Judgment Day
SHE sat in her own room, knitting in the sun. She was cold, even in the sun, and tired. She dropped her hands in her lap, where they lay like fallen leaves. They were thin and withered, and she remembered how old she was. Her thoughts, too, drifted like falling leaves. She was so cold. It must be October.
‘It is June,’ said a voice behind her.
She did not turn; she held her breath, for fear He would go. It was God’s voice. She had almost heard His voice two or three times lately. He was standing behind her.
‘Have you been outdoors to-day?’ asked the voice. And she knew He was disappointed. In fact He was gone again.
She rose to go outdoors, and while groping with her hand in her bureaudrawer for a handkerchief, she drew out a broad blue ribbon. She had kept it for many years, having bought it because she loved it. Her mother had liked her best in pink, her husband had wanted her to wear brown. Then other people said black, because it is worn for the dead. This was a shining ribbon, like a strip cut from the sky. She smiled as she saw it.
‘I made that blue ribbon,’ He said.
‘Yes,’ she answered softly, waiting, not turning. He loved it, you could see.
‘And I made you loving blue.’
‘Yes.’
‘Then, don’t you see,’ He explained, gently as if He had remembered He was talking to a very old woman, ‘that I might mind your never wearing it?’
She was sorry for Him. She had not even thought of Him. She took the blue ribbon and knotted it carefully in her dress.
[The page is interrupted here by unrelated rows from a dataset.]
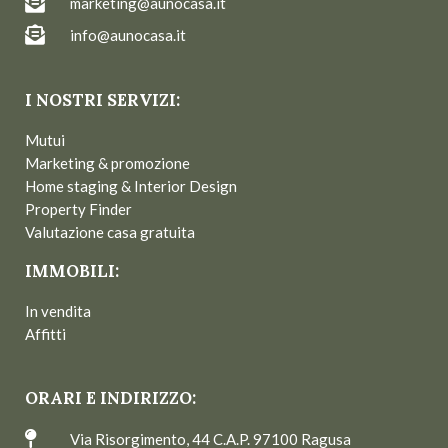
marketing@aunocasa.it
info@aunocasa.it
I NOSTRI SERVIZI:
Mutui
Marketing & promozione
Home staging & Interior Design
Property Finder
Valutazione casa gratuita
IMMOBILI:
In vendita
Affitti
ORARI E INDIRIZZO:
Via Risorgimento, 44 C.A.P. 97100 Ragusa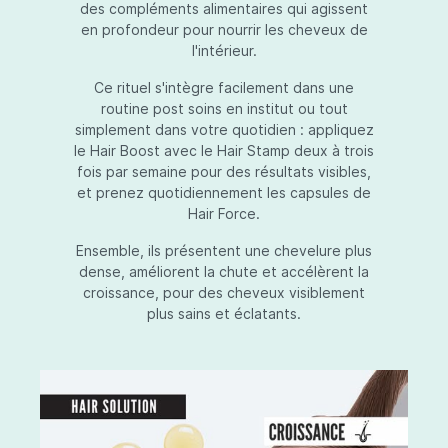
des compléments alimentaires qui agissent
en profondeur pour nourrir les cheveux de
l'intérieur.
Ce rituel s'intègre facilement dans une
routine post soins en institut ou tout
simplement dans votre quotidien : appliquez
le Hair Boost avec le Hair Stamp deux à trois
fois par semaine pour des résultats visibles,
et prenez quotidiennement les capsules de
Hair Force.
Ensemble, ils présentent une chevelure plus
dense, améliorent la chute et accélèrent la
croissance, pour des cheveux visiblement
plus sains et éclatants.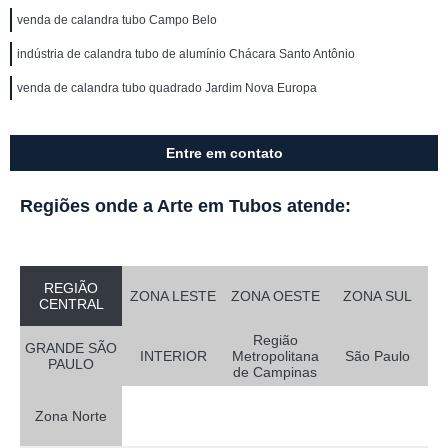
venda de calandra tubo Campo Belo
indústria de calandra tubo de alumínio Chácara Santo Antônio
venda de calandra tubo quadrado Jardim Nova Europa
Entre em contato
Regiões onde a Arte em Tubos atende:
REGIÃO
ZONA LESTE
ZONA OESTE
ZONA SUL
CENTRAL
Região
GRANDE SÃO
INTERIOR
Metropolitana
São Paulo
PAULO
de Campinas
Zona Norte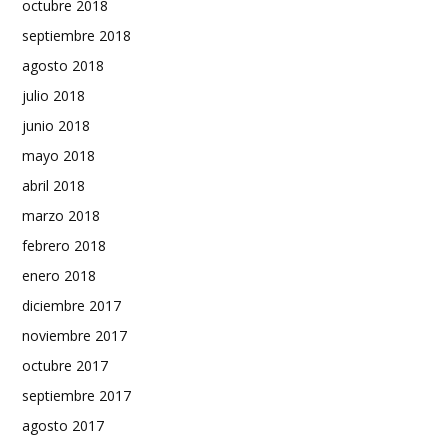
octubre 2018
septiembre 2018
agosto 2018
julio 2018
junio 2018
mayo 2018
abril 2018
marzo 2018
febrero 2018
enero 2018
diciembre 2017
noviembre 2017
octubre 2017
septiembre 2017
agosto 2017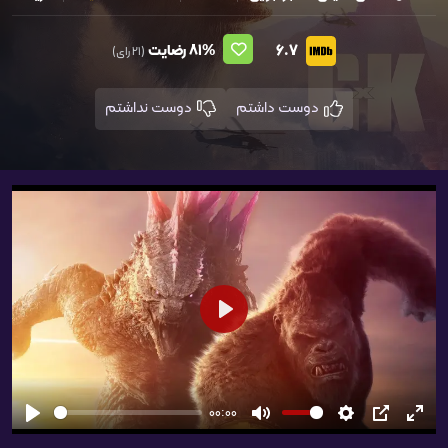
6.7
81%
رضایت
(21 رای)
دوست داشتم
دوست نداشتم
شروع
00:00
تمام
PIP
تنظیمات
بی‌صدا
شروع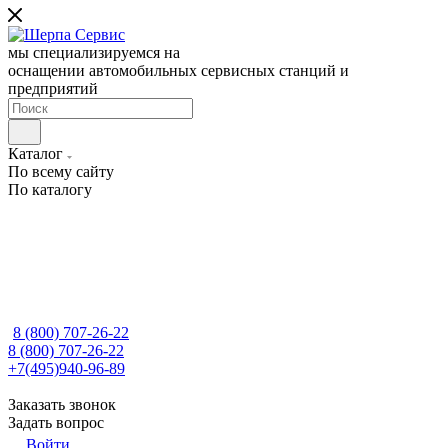
мы специализируемся на
оснащении автомобильных сервисных станций и
предприятий
Каталог
По всему сайту
По каталогу
8 (800) 707-26-22
8 (800) 707-26-22
+7(495)940-96-89
Заказать звонок
Задать вопрос
Войти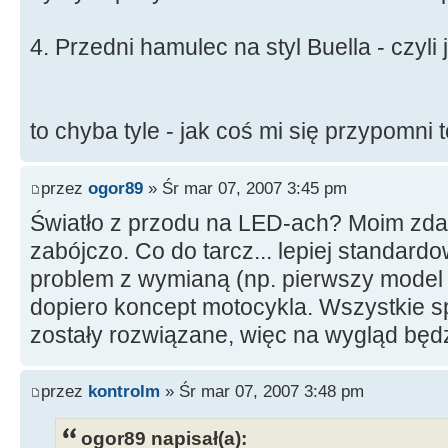
4. Przedni hamulec na styl Buella - czyli
to chyba tyle - jak coś mi się przypomni
przez
ogor89
» Śr mar 07, 2007 3:45 pm
Światło z przodu na LED-ach? Moim zd
zabójczo. Co do tarcz... lepiej standard
problem z wymianą (np. pierwszy model
dopiero koncept motocykla. Wszystkie s
zostały rozwiązane, więc na wygląd będz
przez
kontrolm
» Śr mar 07, 2007 3:48 pm
ogor89 napisał(a):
She went down into the garden. And it was June. She held her breath, afraid it might go. She was startled to see it. June! The sky — the air — the earth. No wonder He had wanted her to see it. His June. And she had been sitting indoors.
On the way to her seat under the apple tree she met the bread-man. He had her favorite rolls in his basket.
‘But you never buy them.’
She listened, startled, for she thought it was His voice; but it was only the bread-man.
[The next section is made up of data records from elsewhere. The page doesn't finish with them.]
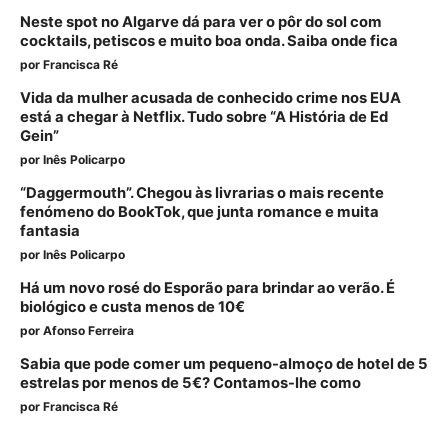
Neste spot no Algarve dá para ver o pôr do sol com
cocktails, petiscos e muito boa onda. Saiba onde fica
por
Francisca Ré
Vida da mulher acusada de conhecido crime nos EUA
está a chegar à Netflix. Tudo sobre “A História de Ed
Gein”
por
Inês Policarpo
“Daggermouth”. Chegou às livrarias o mais recente
fenómeno do BookTok, que junta romance e muita
fantasia
por
Inês Policarpo
Há um novo rosé do Esporão para brindar ao verão. É
biológico e custa menos de 10€
por
Afonso Ferreira
Sabia que pode comer um pequeno-almoço de hotel de 5
estrelas por menos de 5€? Contamos-lhe como
por
Francisca Ré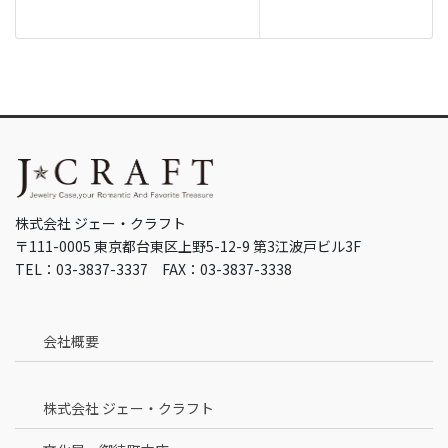
株式会社 ジェー・クラフト
〒111-0005 東京都台東区上野5-12-9 第3江波戸ビル3F
TEL：03-3837-3337 FAX：03-3837-3338
会社概要
株式会社 ジェー・クラフト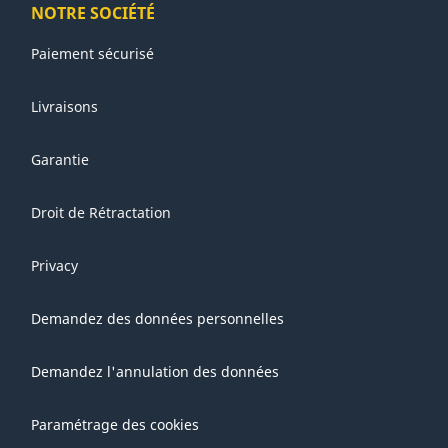
NOTRE SOCIÉTÉ
Paiement sécurisé
Livraisons
Garantie
Droit de Rétractation
Privacy
Demandez des données personnelles
Demandez l'annulation des données
Paramétrage des cookies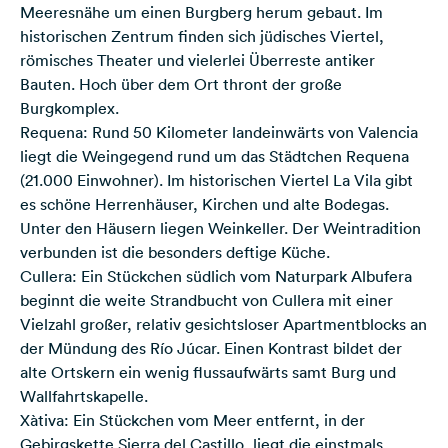
Meeresnähe um einen Burgberg herum gebaut. Im
historischen Zentrum finden sich jüdisches Viertel,
römisches Theater und vielerlei Überreste antiker
Bauten. Hoch über dem Ort thront der große
Burgkomplex.
Requena
: Rund 50 Kilometer landeinwärts von Valencia
liegt die Weingegend rund um das Städtchen Requena
(21.000 Einwohner). Im historischen Viertel La Vila gibt
es schöne Herrenhäuser, Kirchen und alte Bodegas.
Unter den Häusern liegen Weinkeller. Der Weintradition
verbunden ist die besonders deftige Küche.
Cullera
: Ein Stückchen südlich vom Naturpark Albufera
beginnt die weite Strandbucht von Cullera mit einer
Vielzahl großer, relativ gesichtsloser Apartmentblocks an
der Mündung des Río Júcar. Einen Kontrast bildet der
alte Ortskern ein wenig flussaufwärts samt Burg und
Wallfahrts­kapelle.
Xàtiva
: Ein Stückchen vom Meer entfernt, in der
Gebirgskette Sierra del Castillo, liegt die einstmals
Out under the apple tree she sat, and broke bread, and ate. It was His she remembered, given for her. Yet all these long years she had bought what others liked, not what God had given to her. Her old hands trembled with penitence as she ate.
Would there be, even in Heaven, anything lovelier than this June day? Her gaze went on, past the garden, to the fields and trees and sky beyond. Yet as she looked she doubted. Was this June day not just a part of Heaven?
‘No, indeed.’ He spoke again. ‘It is yours. Yours. Your June on earth. I made it lovely on purpose.’
And again she saw how her doubt had hurt Him.
Yet now, even as she sat under the apple tree, a strange uneasiness growing within her drew her to her feet. She looked about her with a kind of alarm that was almost terror. She was cold. It was too shady under the apple tree.
Besides, she was not in the right place.
She went back to her room and sat in her chair. That was not the place. She lay down on her bed. It felt good for a minute, but presently she saw that it was not the right place.
She went back to the garden, and wondered at it as she passed through — at its strange, unfamiliar look that almost terrified her. She hurried as best she could through the garden and out into the fields beyond.
She paused and looked about her, a little reassured. The field looked more familiar. She recognized the daisies in the grass with a sigh of relief, and walked more slowly.
Yes, there were the daisies. This was more like the place. Little, round, serious daisies in the tall grass brushed softly against her knees as she went;— very slowly.
On beyond was a clump of young trees that looked familiar. Perhaps t hat was the place.
It looked like the place, if she could reach it.
With slow, difficult steps she crept toward it, reached it, and with a cry of joy she recognized the daisies in the grass again.
She recognized the tall grass itself. And the straight young trees.
Following their trunks up, with her eyes, she saw, full of joy, the great blue sky stretched out over her. It was the place.
It was the place. And she let her tired body down on the grass under the trees. She watched the slender grasses about her. She watched the round, sweet, white daisies in the grass. Surely there would be nothing prettier in Heaven than those. She would like to take some with her, to show to those who came from other worlds. But she found she could not even raise her hand to pick them, she was so tired. Yet they stood all about her, near and friendly.
It was the place.
‘I made it,’He said from somewhere in among the clump of young trees.
‘Yes,’ she answered, gratefully, glad that He, too, was there.
It was the place to leave her tired body. It lay so heavily in the grass now, that she knew she could never lift it again.
She was glad to leave it there, as she passed on.
‘The earth was lovely,’ she told Him as she saw Him.
‘I am glad you loved it,’ He answered, welcoming her.